GPUインスタンシング — 同じメッシュが何度も現れる場合(ボルト、椅子、樹木など)、EXT_mesh_gpu_instancing に変換し、GPUがすべてのコピーを1回の呼び出しで描けるようにします。
マテリアルパレット — ベースカラーだけが違うマテリアルを、アトラス化した1つのマテリアルに統合します。これによって、それまで結合できなかったメッシュの結合が可能になります。
重複を排除 — エクスポーターは同じアクセサー・テクスチャ・マテリアルを平気で二重に書き出します。統合すればメモリが減り、後続の統合もしやすくなります。
不要データを削除 — どこからも参照されていないノード、マテリアル、テクスチャ、アクセサーを削除します。見た目は決して変わらない、純粋な得です。
頂点を結合 — 同一位置にある重複頂点をまとめ、インデックスバッファを小さくしてキャッシュ効率を改善します。
フラット化 — トランスフォームを保持するだけの入れ子ノードを畳みます。
並べ替え — インデックスと頂点を並べ替え、GPUのポストトランスフォーム頂点キャッシュのヒット率を大きく高めます。GPU側で通常5〜15%の改善が無料で得られます。
スパースアクセサー — ほとんどがゼロのデータ(モーフターゲットに多い)をコンパクトに格納します。
法線を生成 — エクスポーターが法線を書き忘れた場合に生成します。モデルがフラットシェードや真っ黒に見える原因はたいていこれです。
順序が重要
これらのステップは独立していません。結合の前に頂点結合を済ませないと、まとめたメッシュが重複頂点を抱えたままになります。インスタンシングはフラット化より前でなければなりません。フラット化は、インスタンシングが検出する繰り返し構造そのものを壊してしまうからです。並べ替えは最終的なインデックスバッファができた後、必ず最後に行います。ツールがこの順序を強制するので、トグルは「どのステップを実行するか」だけを決めます。
2つのプリセット
- リアルタイム — すべて有効。ウェブビューアやエンジン向けにアセットを仕上げるときに。
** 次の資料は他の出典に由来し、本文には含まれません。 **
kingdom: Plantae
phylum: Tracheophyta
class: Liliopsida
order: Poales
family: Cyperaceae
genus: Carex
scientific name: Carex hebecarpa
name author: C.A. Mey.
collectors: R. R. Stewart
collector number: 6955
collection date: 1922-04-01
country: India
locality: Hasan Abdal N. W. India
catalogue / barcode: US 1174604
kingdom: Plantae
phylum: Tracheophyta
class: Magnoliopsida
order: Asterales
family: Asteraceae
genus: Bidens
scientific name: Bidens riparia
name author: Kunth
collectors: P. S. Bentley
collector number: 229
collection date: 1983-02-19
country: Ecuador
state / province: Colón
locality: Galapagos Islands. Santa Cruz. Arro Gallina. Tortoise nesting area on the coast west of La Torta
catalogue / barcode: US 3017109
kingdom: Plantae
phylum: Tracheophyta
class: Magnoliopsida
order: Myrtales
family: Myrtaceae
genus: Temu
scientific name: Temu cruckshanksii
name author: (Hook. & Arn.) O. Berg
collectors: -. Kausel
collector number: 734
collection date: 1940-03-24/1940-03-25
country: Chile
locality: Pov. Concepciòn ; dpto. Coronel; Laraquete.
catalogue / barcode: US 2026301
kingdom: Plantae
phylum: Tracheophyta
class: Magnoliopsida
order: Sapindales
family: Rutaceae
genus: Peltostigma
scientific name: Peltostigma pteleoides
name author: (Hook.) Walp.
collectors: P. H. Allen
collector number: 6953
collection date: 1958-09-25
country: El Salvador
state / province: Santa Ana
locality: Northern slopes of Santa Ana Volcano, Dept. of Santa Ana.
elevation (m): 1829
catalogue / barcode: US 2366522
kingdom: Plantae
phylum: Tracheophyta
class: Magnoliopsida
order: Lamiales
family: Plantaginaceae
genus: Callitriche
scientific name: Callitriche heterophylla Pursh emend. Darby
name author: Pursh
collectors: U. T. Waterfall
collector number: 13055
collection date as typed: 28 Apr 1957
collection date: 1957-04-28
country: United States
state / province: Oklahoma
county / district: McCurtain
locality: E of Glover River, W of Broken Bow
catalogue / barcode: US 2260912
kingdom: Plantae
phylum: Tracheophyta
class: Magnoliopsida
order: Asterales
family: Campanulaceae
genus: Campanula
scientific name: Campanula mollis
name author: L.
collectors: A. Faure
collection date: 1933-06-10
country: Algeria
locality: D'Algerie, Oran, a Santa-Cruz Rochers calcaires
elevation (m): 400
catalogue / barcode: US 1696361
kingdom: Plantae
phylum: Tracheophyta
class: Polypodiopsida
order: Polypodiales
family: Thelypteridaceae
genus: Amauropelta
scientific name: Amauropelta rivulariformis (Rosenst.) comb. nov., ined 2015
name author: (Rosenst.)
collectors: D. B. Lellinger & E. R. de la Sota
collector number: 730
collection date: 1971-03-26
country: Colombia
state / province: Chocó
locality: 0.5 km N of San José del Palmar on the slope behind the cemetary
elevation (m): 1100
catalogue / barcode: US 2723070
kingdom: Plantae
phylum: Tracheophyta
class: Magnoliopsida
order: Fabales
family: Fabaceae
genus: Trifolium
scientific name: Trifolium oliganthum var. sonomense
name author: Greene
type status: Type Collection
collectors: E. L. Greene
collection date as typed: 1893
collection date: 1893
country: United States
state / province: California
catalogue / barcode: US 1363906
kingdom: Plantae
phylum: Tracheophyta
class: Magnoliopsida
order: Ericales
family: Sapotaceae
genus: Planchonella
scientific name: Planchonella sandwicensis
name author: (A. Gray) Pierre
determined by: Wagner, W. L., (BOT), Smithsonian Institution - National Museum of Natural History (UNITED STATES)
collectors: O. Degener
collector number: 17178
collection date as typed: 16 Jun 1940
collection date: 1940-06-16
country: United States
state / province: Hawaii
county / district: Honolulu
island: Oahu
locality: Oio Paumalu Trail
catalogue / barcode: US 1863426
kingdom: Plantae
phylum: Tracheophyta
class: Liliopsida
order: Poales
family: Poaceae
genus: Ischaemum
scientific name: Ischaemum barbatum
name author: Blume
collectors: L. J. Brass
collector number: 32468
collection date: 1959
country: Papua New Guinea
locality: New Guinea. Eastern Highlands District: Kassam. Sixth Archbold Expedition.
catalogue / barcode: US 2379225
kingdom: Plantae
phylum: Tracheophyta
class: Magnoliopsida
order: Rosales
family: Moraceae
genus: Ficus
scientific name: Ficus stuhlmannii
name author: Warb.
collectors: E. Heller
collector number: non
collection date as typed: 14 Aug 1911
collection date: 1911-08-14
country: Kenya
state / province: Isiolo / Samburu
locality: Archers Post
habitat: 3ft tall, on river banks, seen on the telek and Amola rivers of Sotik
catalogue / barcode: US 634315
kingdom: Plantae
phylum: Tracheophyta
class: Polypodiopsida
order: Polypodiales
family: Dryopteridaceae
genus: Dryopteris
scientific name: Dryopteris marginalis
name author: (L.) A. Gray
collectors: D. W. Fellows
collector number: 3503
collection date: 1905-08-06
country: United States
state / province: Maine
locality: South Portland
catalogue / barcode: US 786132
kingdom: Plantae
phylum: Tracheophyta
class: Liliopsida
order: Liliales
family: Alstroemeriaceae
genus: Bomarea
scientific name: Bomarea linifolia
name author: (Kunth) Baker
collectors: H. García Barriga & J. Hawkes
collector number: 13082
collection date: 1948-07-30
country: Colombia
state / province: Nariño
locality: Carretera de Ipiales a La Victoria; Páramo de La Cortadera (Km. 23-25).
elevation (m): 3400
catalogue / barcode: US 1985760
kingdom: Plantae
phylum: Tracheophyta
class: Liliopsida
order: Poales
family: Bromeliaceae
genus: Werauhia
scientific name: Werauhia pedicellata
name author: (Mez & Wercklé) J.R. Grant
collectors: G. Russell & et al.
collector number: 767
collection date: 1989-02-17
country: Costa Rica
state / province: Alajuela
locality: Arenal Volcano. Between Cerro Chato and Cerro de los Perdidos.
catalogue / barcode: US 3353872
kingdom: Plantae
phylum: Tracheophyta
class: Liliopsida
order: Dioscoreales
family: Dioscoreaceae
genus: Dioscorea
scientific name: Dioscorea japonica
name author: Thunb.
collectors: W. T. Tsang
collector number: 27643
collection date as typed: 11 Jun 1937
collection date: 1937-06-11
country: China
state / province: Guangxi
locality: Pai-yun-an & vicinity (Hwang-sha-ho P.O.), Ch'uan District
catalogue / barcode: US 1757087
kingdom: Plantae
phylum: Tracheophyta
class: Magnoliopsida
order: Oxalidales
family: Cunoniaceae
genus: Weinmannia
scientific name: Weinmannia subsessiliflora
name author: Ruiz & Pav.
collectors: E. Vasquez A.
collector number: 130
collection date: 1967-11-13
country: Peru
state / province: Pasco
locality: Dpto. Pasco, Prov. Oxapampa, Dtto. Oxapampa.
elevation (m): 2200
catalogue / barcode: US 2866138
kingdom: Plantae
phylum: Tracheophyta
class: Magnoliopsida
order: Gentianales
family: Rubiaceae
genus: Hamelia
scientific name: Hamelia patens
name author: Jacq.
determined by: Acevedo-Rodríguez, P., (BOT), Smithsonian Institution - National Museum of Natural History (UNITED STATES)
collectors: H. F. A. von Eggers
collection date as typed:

- セーフ — 重複排除・不要データ削除・頂点結合・並べ替えのみ。構造は一切変わらないので、ノード名と階層はそのまま残ります。
アプリが名前でオブジェクトを検索したり、特定のノードをアニメーションさせたりしている場合はセーフを選んでください。結合とフラット化はそれを壊します。
できないこと
結合できるのは同じマテリアルを共有するメッシュだけです。本当に40種類のマテリアルを持つモデルは、依然として最低40回のドローコールを発行します。その場合の対処はテクスチャアトラス化で、これはモデリングの仕事であり自動化できません。ステップごとの結果表が、各処理の実際の成果を正直に示します。
プライバシー
すべての処理はブラウザ内でローカルに実行されます。アップロードも保存もログ記録も行いません。